Isabel Inlet was an informally named inlet along the Outer Banks of North Carolina. It was created by Hurricane Isabel when it swept ashore on September 18, 2003.

Hurricane Isabel's storm surge and waves created the inlet by washing out a portion of Hatteras Island between Hatteras and Frisco. The break was 2,000 feet (600 m) wide and 15 feet (5 m) deep, and consisted of three distinct channels. The formation of the inlet destroyed a portion of North Carolina Highway 12. For the two months it was in existence, Isabel Inlet separated the town of Hatteras from the rest of Hatteras Island. The lower part became known as Little Hatteras Island.

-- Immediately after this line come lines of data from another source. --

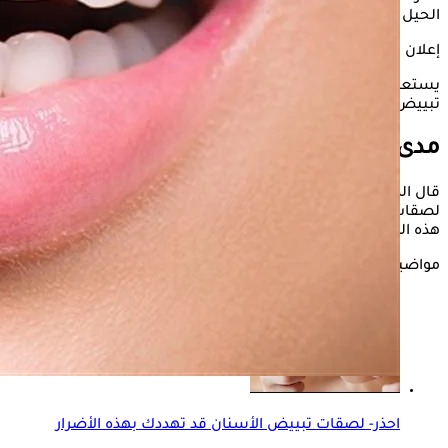
الحيل المختلفة لإعادة لطبيعتها.
إعلان
يستعرض "الكونسلتو" في السطور التالية، مدى فعالية لصقات
تبييض الأسنان، مع توضيح كيفية استخدامها.
مدى فعالية لصقات تبييض الأسنان
قال الدكتور مروان عبد الجواد، أخصائي طب الفم والأسنان، إن
لصقات
تبييض الأسنان
التي ظهرت حديثًا ما هي إلى تسويق لمثل
هذه المنتجات، موضحًا أن ليس لها أي جدوى في تنظيف الأسنان.
مواضيع ذات صلة
احذر- لصقات تبييض الأسنان قد تهددك بهذه الأضرار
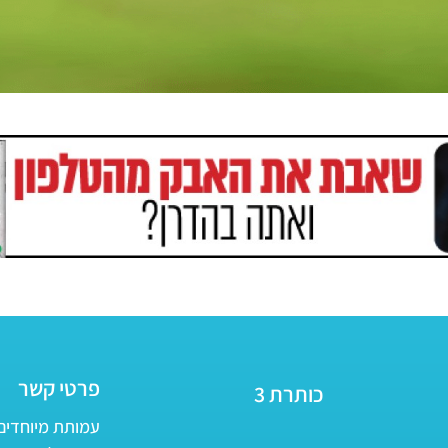
פרטי קשר
כותרת 3
עמותת מיוחדים - ע״ר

Initially, long-term solutions to the Isabel Inlet such as building a bridge or a ferry system were considered, though they were ultimately canceled in favor of pumping sand and filling the inlet. Coastal geologists were opposed to the solution, stating the evolution of the Outer Banks is dependent on inlets from hurricanes. Dredging operations began on October 17, about a month after the hurricane struck. The United States Army Corps of Engineers used sand from the ferry channel to the southwest of Hatteras Island, a choice made to minimize impact to submerged aquatic vegetation and due to the channel being filled somewhat during the hurricane. On November 22, about two months after the hurricane struck, Highway 12 and Hatteras Island were reopened to public access. On the same day, the ferry between Hatteras and Ocracoke was reopened. The breach on the southern end of Hatteras Island was filled in with sand, as well.